- _DOCUMENT TEXT_
[Start of Attachment]

The situation is different in our mixed Mallows model, which we remind the reader consists of two equiprobable components with dispersion parameters 0.5; the reference orders are sampled randomly for each profile. Convex rules again display poor welfare properties overall, while Nash and the concave geometric rules lose a lot from manipulation. The winners are members of the Borda and approval families, with (m/2)-Borda and (m/4)-approval performing well in terms of all welfare measures.

3.4 Mallows Sushi

As another Mallows mixture, one might expect the Mallows sushi model to perform similar to our mixed Mallows model, but this is not the case. It appears that there is such a thing as the objectively best sushi (fatty tuna, for the curious), and as the number of voters increases, all voting rules converge to this result (Fig. 1g). Borda, the convex rules, and the truncated rules converge rapidly; plurality and the highly concave rules slowly; Nash the slowest of all. Manipulation is only really tangible for the highly concave rules and Nash, as it gives voters the ability to effectively veto a choice of sushi.

3.5 Skating Bag

The skating bag culture is an example of a situation where there is a clear “best” candidate, who maximises at once Borda, Rawls, and Nash welfare, and all reasonable voting rules, plurality included, elect this best candidate. The damage of manipulation, therefore, measures the ability of a single voter to force through his preferred outcome in spite of overwhelming social consensus. A scoring rule needs to be top-heavy to resist this behaviour, so the high positions of the best candidate in the sincere voters’ ballots will outweigh any shenanigans by the manipulator. As plurality is the top-heavy rule par excellence, this is one of the rare situations where this rule shines (Fig. 1h). Convex geometric rules are vulnerable when the number of voters is small, but from about 10 voters onwards the sincere votes begin to outweigh the manipulator’s endeavours. The Borda rule is well-known for the scope it gives a manipulator to cause mischief, and it is only after we have 50 voters that the threat under Borda is liquidated.

[End of Attachment]

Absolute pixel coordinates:
[Start of Attachment]

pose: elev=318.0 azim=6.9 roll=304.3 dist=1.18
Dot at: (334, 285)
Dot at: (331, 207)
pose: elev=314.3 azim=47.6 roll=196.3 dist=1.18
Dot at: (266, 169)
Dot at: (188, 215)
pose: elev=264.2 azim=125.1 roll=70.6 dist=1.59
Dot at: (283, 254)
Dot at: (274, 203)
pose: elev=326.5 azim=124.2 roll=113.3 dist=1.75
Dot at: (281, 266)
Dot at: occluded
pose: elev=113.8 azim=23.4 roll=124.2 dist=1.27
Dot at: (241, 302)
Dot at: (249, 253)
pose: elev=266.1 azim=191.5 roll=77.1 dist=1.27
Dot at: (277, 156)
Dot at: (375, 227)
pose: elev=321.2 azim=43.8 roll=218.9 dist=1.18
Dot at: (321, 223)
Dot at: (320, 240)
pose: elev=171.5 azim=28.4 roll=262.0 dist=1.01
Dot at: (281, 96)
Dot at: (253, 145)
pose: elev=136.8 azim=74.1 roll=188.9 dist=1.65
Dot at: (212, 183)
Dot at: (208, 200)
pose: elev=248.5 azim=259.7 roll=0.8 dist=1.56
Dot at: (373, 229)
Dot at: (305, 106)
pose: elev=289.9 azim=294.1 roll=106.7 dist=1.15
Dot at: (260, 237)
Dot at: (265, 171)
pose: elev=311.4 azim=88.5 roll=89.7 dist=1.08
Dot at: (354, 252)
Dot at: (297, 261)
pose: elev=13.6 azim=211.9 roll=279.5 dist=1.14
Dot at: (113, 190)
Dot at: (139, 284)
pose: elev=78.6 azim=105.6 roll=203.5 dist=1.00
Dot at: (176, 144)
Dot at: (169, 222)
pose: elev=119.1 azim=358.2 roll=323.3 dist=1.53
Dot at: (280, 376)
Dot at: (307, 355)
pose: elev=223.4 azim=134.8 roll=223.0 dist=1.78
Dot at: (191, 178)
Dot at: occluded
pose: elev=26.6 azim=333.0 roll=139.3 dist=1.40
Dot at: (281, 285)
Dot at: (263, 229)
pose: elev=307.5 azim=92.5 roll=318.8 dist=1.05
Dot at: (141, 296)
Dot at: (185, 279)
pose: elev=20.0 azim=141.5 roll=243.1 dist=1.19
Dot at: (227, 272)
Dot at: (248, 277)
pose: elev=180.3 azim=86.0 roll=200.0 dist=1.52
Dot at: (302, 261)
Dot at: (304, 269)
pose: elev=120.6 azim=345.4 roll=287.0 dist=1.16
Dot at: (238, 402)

[End of Attachment]

- _PROMPT 1_
In the passage on voting rules, how many voters are needed in the skating bag culture before the threat of manipulation under Borda is eliminated?
- _PROMPT 2_
Continue the passage on voting rules after its last sentence.

- _ANSWER SECTION 1_
50 voters.

- _ANSWER SECTION 2_
Table 1. Best scoring rules post manipulation with \(n=10\), \(m>10\). Boldface denotes rules that maximise welfare under sincere behaviour. Italics denote rules that are almost as good as the best, but much simpler.

As for concave rules, the threat never goes away. Even in an electorate of 100 voters, a single manipulator can force through a socially suboptimal outcome. A single last position does too much damage to the best candidate, giving the manipulator effective veto power over the outcome.

4 Conclusions

We summarise the three main takeaways of this study:

  • Manipulation makes a difference. With the exception of impartial culture, or profiles with a small number of candidates, the welfare-maximising rule with a manipulator is never the same as under sincere behaviour (Table 1). The effect of manipulation in our framework is almost always negative.

  • Top-heavy rules such as convex geometric rules and plurality are resistant to manipulation, losing little, or even gaining welfare in the presence of a manipulator. However, their welfare properties are so poor that this property does little to recommend them. The exception is in the case of highly correlated cultures such as Mallows models, where the additional weight these rules gives to the top candidate stymies attempts at manipulation.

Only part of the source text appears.